[Task instructions] Put every line of the rows below into a single numbered list, skipping blank lines and leaving out the pictures.

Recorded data

>> Start

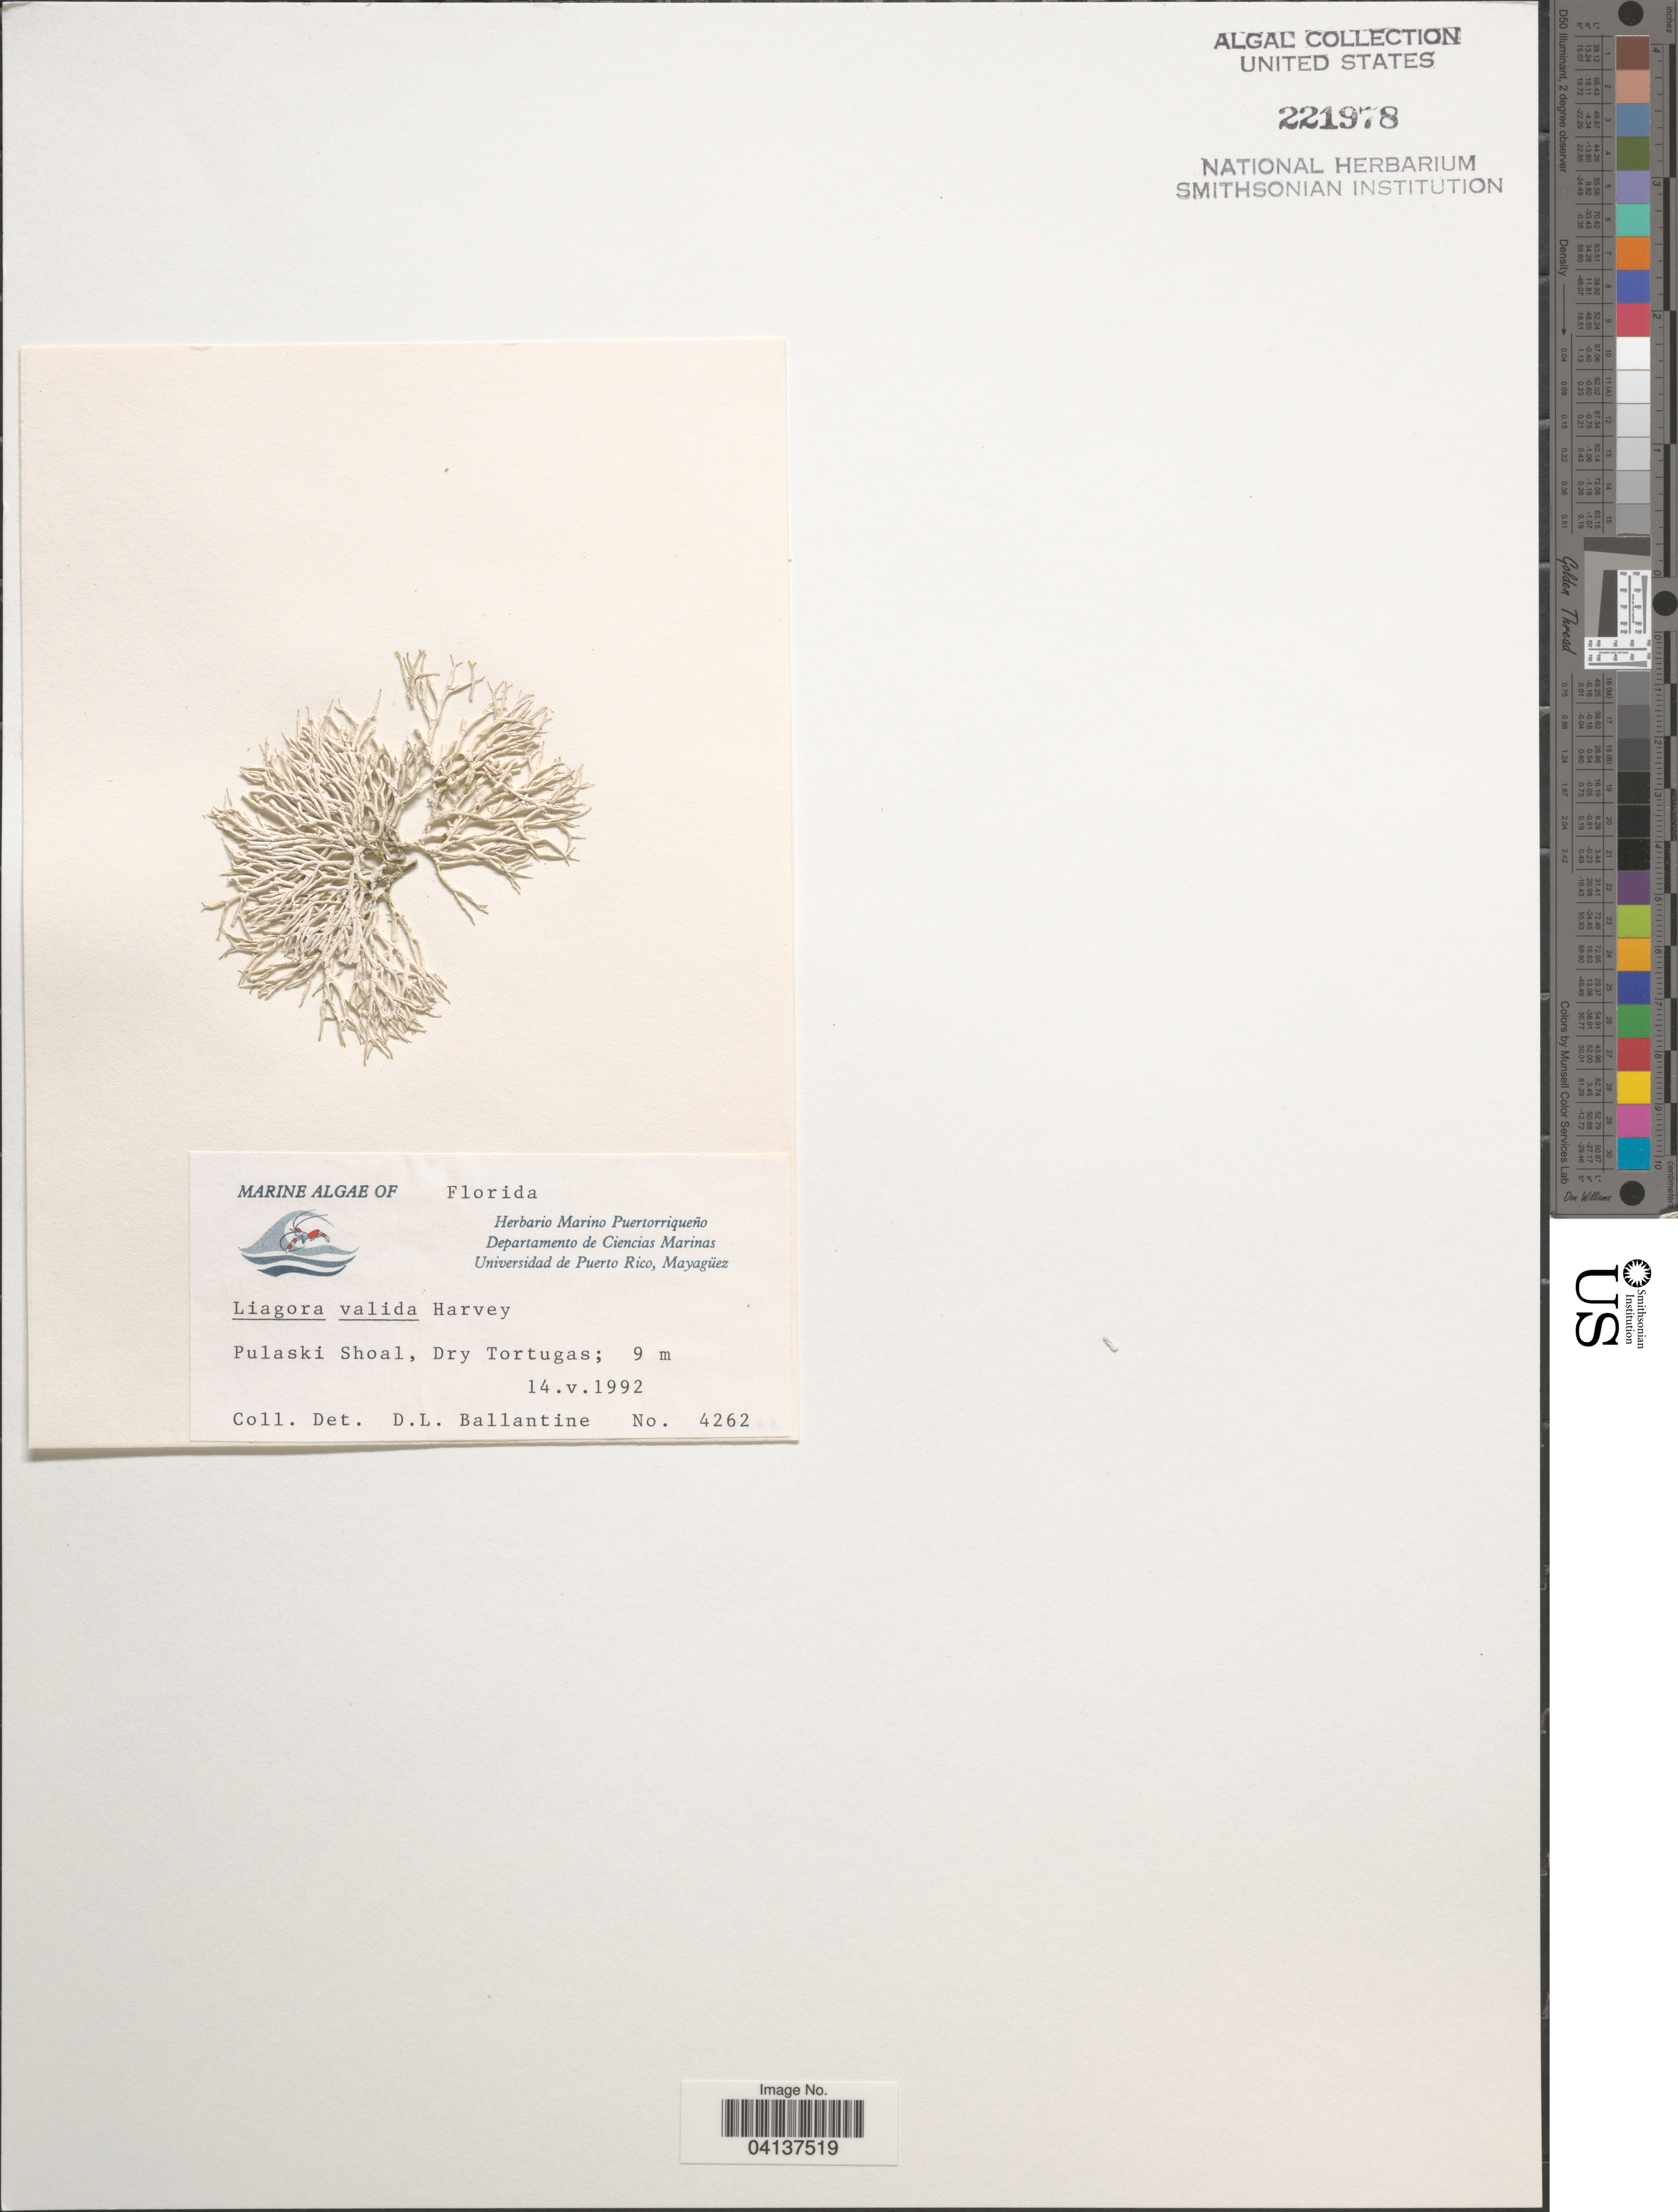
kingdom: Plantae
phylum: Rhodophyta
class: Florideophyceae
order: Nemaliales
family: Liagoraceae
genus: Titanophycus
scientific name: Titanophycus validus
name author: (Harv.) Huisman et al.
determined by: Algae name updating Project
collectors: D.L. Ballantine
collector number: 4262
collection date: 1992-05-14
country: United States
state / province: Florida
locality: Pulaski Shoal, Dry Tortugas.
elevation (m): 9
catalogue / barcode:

>> End

[Response for this exercise]
1. kingdom: Plantae
2. phylum: Rhodophyta
3. class: Florideophyceae
4. order: Nemaliales
5. family: Liagoraceae
6. genus: Titanophycus
7. scientific name: Titanophycus validus
8. name author: (Harv.) Huisman et al.
9. determined by: Algae name updating Project
10. collectors: D.L. Ballantine
11. collector number: 4262
12. collection date: 1992-05-14
13. country: United States
14. state / province: Florida
15. locality: Pulaski Shoal, Dry Tortugas.
16. elevation (m): 9
17. catalogue / barcode:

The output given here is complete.